Olvida profundamente quien, leyendo, metaboliza, de manera muy similar a como lo hacemos nosotros cuando comemos y nos nutrimos.
Metabolizamos cuando nos apropiamos de lo leído, es decir, cuando lo hacemos “nuestro” y, por lo tanto, reconocible como “nuestro”, hasta poder decir, como sugiere Borges, que es más nuestro lo que leemos que lo que escribimos.
De alguna manera lo leído muere cuando encuentra lectores apasionados que, a la vez, lo hacen inmortal cuando escriben o, simplemente, cuando viven, y viven desde lo que leyeron. La inmortalidad de El Quijote se mantiene con las sucesivas generaciones que lo leen.
Todo trabajo literario es una elaboración, que se hace paso a paso, cuya fuente primordial son las propias experiencias;
caminando te das cuenta de lo que puede el paso a paso: bastan seis horas por una senda para perder la visibilidad del punto de donde partiste.
La creatividad no tiene como punto de partida la nada de todo lo preexistente,
nadie es creador de esta manera (ni Dante, ni Massaccio, ni Miguel Ángel, ni Beethoven, ni Spinoza, ni Galileo Galilei),
pero sí estos y otros parten rigurosamente desde la nada de sí, desde la nada de lo que todavía no existe, que, por supuesto, contará con lo que ha existido antes y ha quedado prendido como poso en nuestro carácter, en nuestro espíritu.

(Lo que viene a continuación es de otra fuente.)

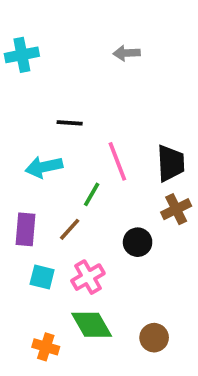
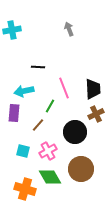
gray arrow: (127, 53) -> (69, 29), turned 72
purple rectangle: (26, 229) -> (14, 113), moved
black circle: (138, 242) -> (75, 132), size x1.5
brown circle: (154, 338) -> (81, 169), moved, size x1.6
orange cross: (46, 347) -> (25, 189), size x1.5

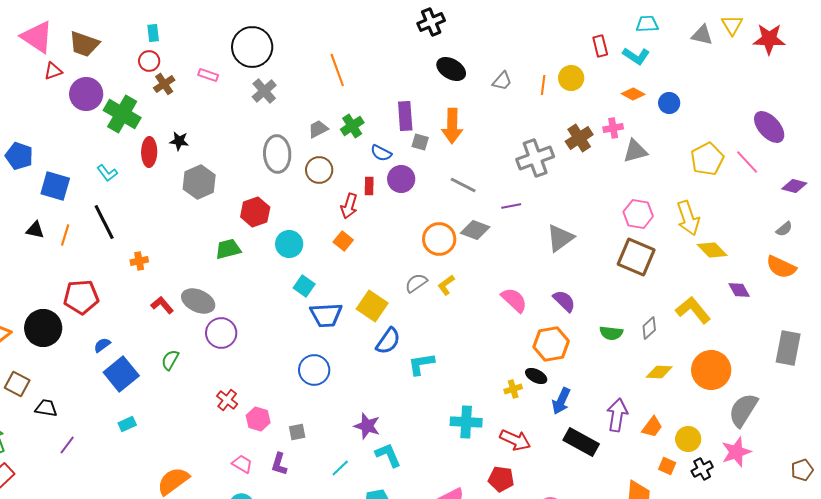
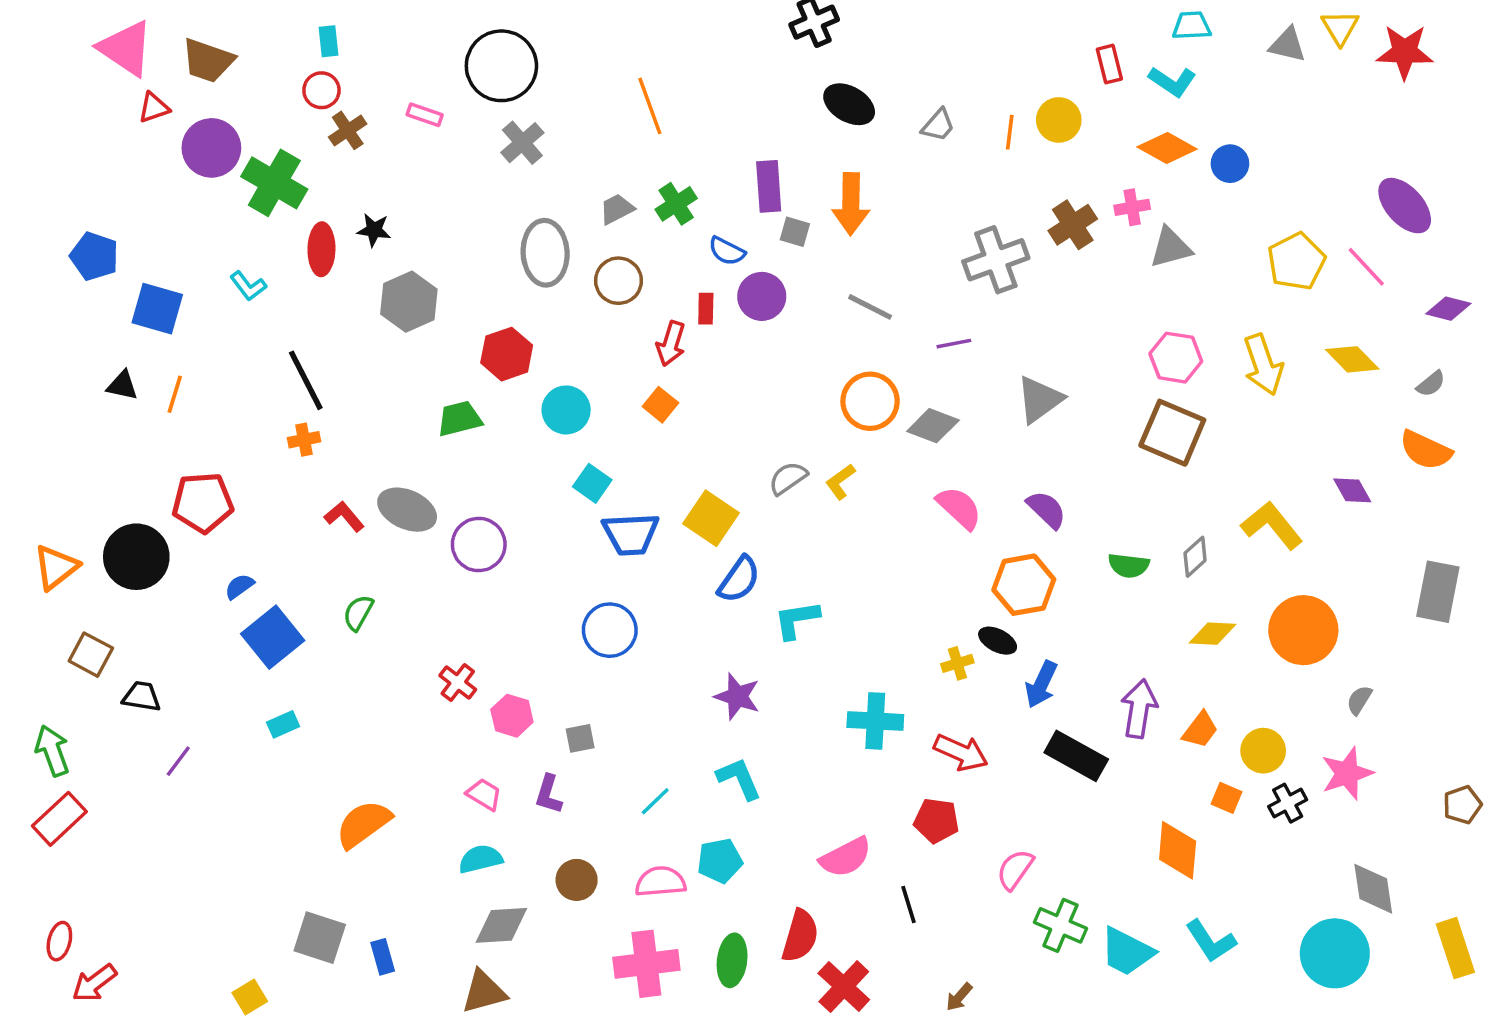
orange diamond: (633, 94) -> (1167, 148), size x1.4
black line: (104, 222) -> (306, 380), moved
gray diamond: (475, 230) -> (933, 426), moved
orange circle: (439, 239) -> (870, 401), moved
yellow diamond: (712, 250) -> (1352, 359), moved
purple circle: (221, 333) -> (479, 545), moved
gray semicircle: (743, 410) -> (1359, 700), size x0.5
purple star: (367, 426) -> (737, 697), moved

En definitiva, las palabras hacen posible expresar una manera de sentir la realidad de manera irrepetible, y las palabras escritas creadoras son, utilizando una metáfora, una imagen caleidoscópica de fragmentos de muchos cristales antiguos.

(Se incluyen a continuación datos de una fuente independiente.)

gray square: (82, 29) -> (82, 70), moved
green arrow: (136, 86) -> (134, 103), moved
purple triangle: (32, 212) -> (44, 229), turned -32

Somos cada ser humano una individualidad: gozo, dolor y gloria. Somos, provisionales y mutantes, pero somos,
y eso es lo que reafirmamos cuando escribimos,
ser y fluir,
la magia de convertir en palabras lo que antes eran cosas, acontecimientos, deseos,
eso que sugiere el sentido o sin sentido que cada uno le da a la vida: cada escritor es su propio padre, porque todos tenemos la semilla de la originalidad, a saber:
nuestra forma de ver y de pensar,
de sentirnos y de sentir el mundo por cuenta propia,
cosas ambas nada fáciles en este mundo uniformado en el que vivimos tan alejado de la lentitud, de la soledad, de la concentración.